Work order:
Pick up the text on T-cell exhaustion in multiple myeloma after its final sentence and continue it.

Text segment:
There are several limitations to our study. First, we did not detect expression of Nectin-2 (another ligand of TIGIT) on myeloma cells. Second, the number of samples was relatively limited, and the relationship with clinical outcome was not investigated. Third, the mechanisms of T-cell exhaustion in the immunosuppressive microenvironment were not explored in the present study. Therefore, further studies are required to clarify these aspects.
In summary, the results of this study add new evidence suggesting that T-cell exhaustion exists in EMD from the points of view of both the TIGIT–CD155 receptor and ligand and the TIM-3–Galectin-9 receptor and ligand. Our results provide preliminary data for further elucidating the underlying mechanisms by which myeloma cells in EMD induce T-cell exhaustion. Furthermore, a study involving a larger population of MM patients with EMD is necessary to elucidate the underlying mechanisms of TIGIT–CD155 and TIM-3–Galectin-9 in the microenvironment of EMD.
Acknowledgement: The authors thank all patients and healthy donors participating in this study. The authors thank Jiang-Chao Liu for his technical support.
Funding Statement: The authors declare that this study was supported by S&T Program of Hebei, China (Grant Number 21377754D) and the 2021 Hebei Provincial Government-funded Clinical Medicine Talents Training Project (Grant Number 2021-99).

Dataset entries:
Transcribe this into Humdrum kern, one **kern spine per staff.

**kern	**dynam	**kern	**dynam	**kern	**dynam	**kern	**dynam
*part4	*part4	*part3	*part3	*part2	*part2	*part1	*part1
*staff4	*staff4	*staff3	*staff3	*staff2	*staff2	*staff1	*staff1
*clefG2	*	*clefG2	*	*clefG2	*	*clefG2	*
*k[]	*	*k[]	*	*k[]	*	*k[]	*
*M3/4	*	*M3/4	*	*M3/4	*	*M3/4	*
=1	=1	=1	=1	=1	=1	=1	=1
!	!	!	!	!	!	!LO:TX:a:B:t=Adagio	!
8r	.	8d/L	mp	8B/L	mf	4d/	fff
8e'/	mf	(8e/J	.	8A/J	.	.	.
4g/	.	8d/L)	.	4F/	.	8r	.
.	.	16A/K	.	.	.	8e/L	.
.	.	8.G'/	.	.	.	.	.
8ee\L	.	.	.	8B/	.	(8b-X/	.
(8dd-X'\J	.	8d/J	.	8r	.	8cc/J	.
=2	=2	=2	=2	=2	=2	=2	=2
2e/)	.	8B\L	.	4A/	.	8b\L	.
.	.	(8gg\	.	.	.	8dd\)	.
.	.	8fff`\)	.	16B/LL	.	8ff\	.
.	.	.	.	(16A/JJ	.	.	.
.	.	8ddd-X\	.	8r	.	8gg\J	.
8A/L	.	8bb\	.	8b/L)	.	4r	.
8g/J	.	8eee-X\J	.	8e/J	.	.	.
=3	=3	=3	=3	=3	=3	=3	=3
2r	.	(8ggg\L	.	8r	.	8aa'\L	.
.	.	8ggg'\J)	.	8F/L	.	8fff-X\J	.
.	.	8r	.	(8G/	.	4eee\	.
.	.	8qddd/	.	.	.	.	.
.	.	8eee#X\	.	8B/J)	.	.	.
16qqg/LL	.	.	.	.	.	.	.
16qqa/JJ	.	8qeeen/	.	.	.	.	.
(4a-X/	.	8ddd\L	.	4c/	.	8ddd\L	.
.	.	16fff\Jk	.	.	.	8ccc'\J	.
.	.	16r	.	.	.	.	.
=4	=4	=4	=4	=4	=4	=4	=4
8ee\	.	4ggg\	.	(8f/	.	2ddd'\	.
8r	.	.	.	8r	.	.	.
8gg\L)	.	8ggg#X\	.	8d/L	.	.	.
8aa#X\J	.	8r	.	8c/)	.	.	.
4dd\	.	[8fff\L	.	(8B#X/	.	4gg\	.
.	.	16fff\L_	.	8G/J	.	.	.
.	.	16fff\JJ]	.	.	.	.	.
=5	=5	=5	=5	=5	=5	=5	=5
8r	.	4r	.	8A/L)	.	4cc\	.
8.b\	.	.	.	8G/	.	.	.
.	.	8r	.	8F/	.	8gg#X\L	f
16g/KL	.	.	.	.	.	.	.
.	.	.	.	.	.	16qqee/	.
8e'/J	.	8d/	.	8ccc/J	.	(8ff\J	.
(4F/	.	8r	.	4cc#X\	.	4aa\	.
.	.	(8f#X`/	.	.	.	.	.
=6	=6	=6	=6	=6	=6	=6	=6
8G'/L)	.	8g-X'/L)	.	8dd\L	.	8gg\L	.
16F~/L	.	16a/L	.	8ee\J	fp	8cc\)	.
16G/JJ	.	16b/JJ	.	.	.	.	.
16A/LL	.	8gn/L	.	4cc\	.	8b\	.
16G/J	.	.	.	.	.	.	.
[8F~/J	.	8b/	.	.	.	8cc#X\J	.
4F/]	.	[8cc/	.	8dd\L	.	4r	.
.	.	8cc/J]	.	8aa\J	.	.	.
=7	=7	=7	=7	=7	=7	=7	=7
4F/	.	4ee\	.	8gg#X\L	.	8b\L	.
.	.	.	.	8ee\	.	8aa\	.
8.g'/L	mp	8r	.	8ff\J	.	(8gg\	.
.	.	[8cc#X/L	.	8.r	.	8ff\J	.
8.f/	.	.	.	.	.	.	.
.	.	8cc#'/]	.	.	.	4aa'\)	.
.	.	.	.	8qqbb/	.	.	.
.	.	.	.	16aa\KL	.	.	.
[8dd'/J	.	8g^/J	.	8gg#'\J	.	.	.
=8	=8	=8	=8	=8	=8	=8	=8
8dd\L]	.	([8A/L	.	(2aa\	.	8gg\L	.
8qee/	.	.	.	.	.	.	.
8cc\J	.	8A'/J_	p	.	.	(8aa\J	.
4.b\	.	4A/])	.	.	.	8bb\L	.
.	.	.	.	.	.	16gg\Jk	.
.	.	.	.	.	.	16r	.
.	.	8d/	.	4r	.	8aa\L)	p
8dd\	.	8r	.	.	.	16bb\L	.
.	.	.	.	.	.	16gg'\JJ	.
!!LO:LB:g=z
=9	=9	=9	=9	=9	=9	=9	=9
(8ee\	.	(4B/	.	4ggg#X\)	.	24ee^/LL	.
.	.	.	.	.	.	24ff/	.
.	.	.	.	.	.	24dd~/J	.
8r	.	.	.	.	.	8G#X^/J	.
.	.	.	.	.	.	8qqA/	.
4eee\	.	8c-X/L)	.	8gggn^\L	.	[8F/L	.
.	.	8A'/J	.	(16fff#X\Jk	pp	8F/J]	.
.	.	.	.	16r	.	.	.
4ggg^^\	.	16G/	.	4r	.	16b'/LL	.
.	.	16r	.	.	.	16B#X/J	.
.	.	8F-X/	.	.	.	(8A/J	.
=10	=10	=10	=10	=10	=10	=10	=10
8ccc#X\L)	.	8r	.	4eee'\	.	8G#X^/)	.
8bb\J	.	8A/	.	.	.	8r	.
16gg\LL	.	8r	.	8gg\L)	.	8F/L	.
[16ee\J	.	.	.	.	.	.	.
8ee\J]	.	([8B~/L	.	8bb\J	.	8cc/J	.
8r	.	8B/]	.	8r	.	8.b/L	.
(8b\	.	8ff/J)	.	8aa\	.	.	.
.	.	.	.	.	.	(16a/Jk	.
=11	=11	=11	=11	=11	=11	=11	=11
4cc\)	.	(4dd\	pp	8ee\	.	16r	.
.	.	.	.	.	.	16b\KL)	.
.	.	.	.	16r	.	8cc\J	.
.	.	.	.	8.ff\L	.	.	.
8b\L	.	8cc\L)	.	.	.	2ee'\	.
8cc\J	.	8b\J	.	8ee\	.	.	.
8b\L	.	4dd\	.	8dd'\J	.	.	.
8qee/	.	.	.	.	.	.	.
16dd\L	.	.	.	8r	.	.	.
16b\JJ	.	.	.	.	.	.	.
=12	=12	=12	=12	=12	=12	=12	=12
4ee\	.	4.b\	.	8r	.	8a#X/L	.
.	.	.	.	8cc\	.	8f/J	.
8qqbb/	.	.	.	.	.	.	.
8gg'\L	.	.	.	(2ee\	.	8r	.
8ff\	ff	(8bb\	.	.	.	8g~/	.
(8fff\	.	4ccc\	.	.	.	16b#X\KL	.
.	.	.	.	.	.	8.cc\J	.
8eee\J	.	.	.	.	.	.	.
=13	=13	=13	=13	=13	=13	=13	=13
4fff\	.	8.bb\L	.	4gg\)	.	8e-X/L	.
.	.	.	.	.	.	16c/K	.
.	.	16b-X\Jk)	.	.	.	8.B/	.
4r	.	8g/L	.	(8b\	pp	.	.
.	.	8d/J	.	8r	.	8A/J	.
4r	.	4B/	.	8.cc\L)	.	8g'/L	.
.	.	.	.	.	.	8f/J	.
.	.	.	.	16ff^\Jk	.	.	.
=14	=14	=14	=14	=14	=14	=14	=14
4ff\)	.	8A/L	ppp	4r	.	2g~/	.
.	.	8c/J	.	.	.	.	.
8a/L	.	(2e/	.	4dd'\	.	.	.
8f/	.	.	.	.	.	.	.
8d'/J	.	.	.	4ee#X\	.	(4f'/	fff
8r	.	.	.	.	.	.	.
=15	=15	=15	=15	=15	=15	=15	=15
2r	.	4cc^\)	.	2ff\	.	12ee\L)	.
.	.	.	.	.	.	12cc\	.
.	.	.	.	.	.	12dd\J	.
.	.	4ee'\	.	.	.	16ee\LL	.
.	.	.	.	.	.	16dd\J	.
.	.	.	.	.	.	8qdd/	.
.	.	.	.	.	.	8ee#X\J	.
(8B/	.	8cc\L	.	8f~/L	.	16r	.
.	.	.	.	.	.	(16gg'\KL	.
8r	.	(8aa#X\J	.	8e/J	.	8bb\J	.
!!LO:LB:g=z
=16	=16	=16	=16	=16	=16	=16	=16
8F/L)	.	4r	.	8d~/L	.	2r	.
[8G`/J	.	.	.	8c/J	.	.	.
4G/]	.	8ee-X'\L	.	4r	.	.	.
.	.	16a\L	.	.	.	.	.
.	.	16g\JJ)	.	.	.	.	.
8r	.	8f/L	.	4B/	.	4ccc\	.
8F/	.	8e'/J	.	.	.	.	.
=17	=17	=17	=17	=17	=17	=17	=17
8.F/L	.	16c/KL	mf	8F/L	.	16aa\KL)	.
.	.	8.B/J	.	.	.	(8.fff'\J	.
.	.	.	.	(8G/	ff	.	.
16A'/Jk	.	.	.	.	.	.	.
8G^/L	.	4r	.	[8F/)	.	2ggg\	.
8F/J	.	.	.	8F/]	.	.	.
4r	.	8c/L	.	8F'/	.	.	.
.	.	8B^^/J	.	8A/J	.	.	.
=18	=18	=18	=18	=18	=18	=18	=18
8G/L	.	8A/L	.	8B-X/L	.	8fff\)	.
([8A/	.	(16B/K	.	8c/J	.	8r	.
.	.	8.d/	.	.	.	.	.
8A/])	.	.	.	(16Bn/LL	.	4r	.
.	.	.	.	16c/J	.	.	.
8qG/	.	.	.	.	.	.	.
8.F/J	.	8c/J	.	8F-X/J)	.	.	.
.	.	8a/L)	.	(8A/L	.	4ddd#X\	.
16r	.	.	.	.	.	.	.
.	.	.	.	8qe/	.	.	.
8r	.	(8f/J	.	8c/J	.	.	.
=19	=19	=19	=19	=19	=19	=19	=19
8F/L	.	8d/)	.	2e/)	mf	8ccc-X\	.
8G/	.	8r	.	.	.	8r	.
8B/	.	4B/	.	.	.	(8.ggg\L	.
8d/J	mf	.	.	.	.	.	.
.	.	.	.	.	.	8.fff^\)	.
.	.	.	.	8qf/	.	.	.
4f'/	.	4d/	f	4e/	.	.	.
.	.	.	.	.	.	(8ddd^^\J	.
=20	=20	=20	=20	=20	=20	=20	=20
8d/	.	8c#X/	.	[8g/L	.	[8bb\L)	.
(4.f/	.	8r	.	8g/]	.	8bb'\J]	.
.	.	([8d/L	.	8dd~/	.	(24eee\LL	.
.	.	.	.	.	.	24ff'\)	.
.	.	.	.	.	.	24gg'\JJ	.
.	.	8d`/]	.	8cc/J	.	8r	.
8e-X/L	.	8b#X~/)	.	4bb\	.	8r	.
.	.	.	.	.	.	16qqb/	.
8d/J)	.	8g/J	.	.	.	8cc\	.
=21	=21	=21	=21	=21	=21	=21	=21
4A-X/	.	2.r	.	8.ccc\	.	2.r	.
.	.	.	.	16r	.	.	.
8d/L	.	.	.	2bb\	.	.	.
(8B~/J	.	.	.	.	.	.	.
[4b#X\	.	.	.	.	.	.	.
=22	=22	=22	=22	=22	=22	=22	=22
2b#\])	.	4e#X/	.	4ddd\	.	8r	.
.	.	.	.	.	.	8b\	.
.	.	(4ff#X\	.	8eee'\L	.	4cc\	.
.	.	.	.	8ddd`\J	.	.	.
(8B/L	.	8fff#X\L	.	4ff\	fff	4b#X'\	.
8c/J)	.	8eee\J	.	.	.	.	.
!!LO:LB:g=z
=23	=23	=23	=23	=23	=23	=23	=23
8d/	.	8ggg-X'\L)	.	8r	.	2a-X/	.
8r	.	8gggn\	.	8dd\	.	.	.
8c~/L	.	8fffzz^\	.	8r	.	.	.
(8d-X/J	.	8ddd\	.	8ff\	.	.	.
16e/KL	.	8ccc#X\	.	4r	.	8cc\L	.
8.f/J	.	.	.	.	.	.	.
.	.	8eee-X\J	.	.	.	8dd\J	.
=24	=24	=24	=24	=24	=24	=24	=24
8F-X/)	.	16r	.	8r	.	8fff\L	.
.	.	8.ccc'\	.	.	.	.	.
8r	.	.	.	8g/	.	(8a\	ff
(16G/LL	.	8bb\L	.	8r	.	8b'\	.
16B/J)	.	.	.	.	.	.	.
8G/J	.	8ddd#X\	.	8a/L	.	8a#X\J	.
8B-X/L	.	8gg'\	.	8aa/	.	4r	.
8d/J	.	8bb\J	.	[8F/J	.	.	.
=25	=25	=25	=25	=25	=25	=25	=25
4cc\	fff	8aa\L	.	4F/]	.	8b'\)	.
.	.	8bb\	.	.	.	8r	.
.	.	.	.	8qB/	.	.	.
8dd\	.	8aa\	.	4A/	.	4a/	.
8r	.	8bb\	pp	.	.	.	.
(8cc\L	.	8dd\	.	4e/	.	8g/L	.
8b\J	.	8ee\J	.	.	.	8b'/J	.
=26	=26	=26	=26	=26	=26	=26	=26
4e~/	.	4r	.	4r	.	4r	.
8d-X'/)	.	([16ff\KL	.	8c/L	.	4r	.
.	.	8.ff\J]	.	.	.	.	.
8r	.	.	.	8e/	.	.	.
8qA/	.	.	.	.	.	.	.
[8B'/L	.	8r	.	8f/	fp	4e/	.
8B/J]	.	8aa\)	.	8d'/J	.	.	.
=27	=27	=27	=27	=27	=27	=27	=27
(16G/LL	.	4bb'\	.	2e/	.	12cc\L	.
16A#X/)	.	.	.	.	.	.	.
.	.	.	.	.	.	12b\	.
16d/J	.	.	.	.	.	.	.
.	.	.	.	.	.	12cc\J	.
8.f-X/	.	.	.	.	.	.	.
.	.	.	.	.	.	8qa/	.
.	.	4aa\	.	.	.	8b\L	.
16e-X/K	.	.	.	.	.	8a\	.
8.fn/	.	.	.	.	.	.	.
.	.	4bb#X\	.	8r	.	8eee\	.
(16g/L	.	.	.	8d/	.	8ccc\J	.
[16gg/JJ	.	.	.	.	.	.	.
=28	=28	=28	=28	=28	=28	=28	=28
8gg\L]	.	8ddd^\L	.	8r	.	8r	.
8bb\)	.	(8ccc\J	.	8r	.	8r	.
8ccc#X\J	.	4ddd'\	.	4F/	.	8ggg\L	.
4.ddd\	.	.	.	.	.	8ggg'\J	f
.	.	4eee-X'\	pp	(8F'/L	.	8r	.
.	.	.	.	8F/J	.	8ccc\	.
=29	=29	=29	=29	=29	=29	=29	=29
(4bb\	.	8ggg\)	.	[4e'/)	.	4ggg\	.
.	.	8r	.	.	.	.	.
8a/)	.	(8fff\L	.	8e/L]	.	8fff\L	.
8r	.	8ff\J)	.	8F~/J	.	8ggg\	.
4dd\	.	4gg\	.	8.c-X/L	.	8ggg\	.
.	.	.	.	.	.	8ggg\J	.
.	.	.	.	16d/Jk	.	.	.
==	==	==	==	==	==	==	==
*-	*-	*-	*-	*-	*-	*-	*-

Answer to this task:
Author Contributions: The authors confirm contribution to the paper as follows: study conception and design: L.-X. S, G.-C. Z; data collection: Z. Z, H. L, M.-R. Z, J.-Q. Z, J.-N. L, J.-P. L; analysis and interpretation of results: X. Z, J.-Z. W, M.-M. H; draft manuscript preparation: X. Z, L.-X. S. All authors reviewed the results and approved the final version of the manuscript.
Availability of Data and Materials: All data generated or analyzed during this study are included in this published article (and its supplementary information files).
Ethics Approval: The study was conducted according to the guidelines of the Declaration of Helsinki. All patients and subjects provided informed consent, and ethical approval was obtained from the Ethics Committee of the Third Affiliated Hospital of Hebei Medical University (No. K2022-003-1).
Conflicts of Interest: The authors declare that they have no conflicts of interest to report regarding the present study.